Federal Reserve Bank of Philadelphia President Charles Plosser said today in an interview with Bloomberg Television that the central bank may need to slow or halt bond buying this year as the economy makes “modest progress.”
“Given where we are, I think I would not be surprised if we face the choice of having to rein in the purchases sometime during this year,” Plosser said in the broadcast interview.
The median forecast in a Bloomberg survey of 69 economists projected the deficit would narrow to $41.3 billion. Estimates ranged from gaps of $39.8 billion to $45 billion. October’s deficit was revised from an initially reported $42.2 billion.
Imports increased 3.8 percent to $231.3 billion, the most since April. Purchases of foreign-made autos and parts climbed by $1.51 billion and demand for mobile phones jumped by $1.81 billion, the report showed.
Exports increased 1 percent in November to $182.6 billion, the report showed. The gain was also led by sales of automobiles and parts and telecommunications equipment.
Economists at Barclays Plc, Morgan Stanley and Nomura Securities were among those who trimmed their fourth-quarter tracking estimates after the report. The deficit adjusted for changes in prices, used to calculate gross domestic product, rose to $51.9 billion, the highest since April 2008, from $46 billion.
Nonetheless, the immediate hit to GDP will probably be smaller than the full increase in imports, as purchases of goods made overseas signal a pickup in consumer spending and business investment, which add to growth.

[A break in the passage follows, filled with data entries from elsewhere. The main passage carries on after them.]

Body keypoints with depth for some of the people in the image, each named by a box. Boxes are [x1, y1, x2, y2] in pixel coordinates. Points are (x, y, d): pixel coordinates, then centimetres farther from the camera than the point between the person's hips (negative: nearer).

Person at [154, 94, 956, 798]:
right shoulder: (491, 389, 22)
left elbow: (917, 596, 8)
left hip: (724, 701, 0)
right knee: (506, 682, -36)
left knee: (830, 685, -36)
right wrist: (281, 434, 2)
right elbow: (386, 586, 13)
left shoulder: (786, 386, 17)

“At this point, it looks as if real GDP growth is more likely to come in around 1.5 percent to 1.75 percent,” RDQ Economics LLC economists John Ryding and Conrad DeQuadros wrote in an e-mail. “However, there is often an offset in a faster inventory build when imports surge, and we will not change our fourth-quarter growth projection until we have the November inventory data in hand.”
The Commerce Department will issue November business inventories statistics on Jan. 15.

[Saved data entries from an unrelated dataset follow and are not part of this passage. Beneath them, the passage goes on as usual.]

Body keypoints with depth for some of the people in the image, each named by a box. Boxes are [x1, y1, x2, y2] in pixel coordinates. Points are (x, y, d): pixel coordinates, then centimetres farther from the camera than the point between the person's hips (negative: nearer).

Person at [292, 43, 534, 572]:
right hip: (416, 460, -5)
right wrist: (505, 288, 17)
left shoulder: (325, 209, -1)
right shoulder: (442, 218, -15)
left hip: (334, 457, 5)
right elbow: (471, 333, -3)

American manufacturers are selling more overseas. The Tempe, Arizona-based Institute for Supply Management said its factory export gauge rose in December to a seven-month high. Commerce Department data show exports slumped in October by the most in almost four years.
Companies such as Alcoa, the largest U.S. aluminum producer, are counting on higher demand from recovering economies led by China.
Alcoa is projecting aluminum prices will rise with “China rebounding, Europe kind of muddling through -- probably a little better than what most people thought -- and the U.S., hopefully avoiding to hit the debt ceiling and growing at the same pace that it has been growing last year,” Chief Executive Officer Klaus Kleinfeld said on a Jan. 8 earnings call.
The November trade data may have also been influenced by port disruptions. Superstorm Sandy made landfall Oct. 29, causing billions of dollars in damage along the East Coast and delaying freight traffic in the region. In addition, clerical workers at the ports of Los Angeles and Long Beach, the largest U.S. port complex, went on strike Nov. 27 for eight days, affecting about $1 billion of trade a day.
A report from the Labor Department today showed prices of goods imported into the U.S. unexpectedly dropped 0.1 percent in December after falling 0.8 percent the prior month. Economists projected the gauge would rise 0.1 percent, according to the median estimate in a Bloomberg survey.
The cost of imported fuel decreased 0.1 percent in December from the prior month. Import prices minus fuel also declined 0.1 percent last month.
For all of 2012, import prices fell 1.5 percent, the first annual drop since they retreated 10.1 percent in 2008.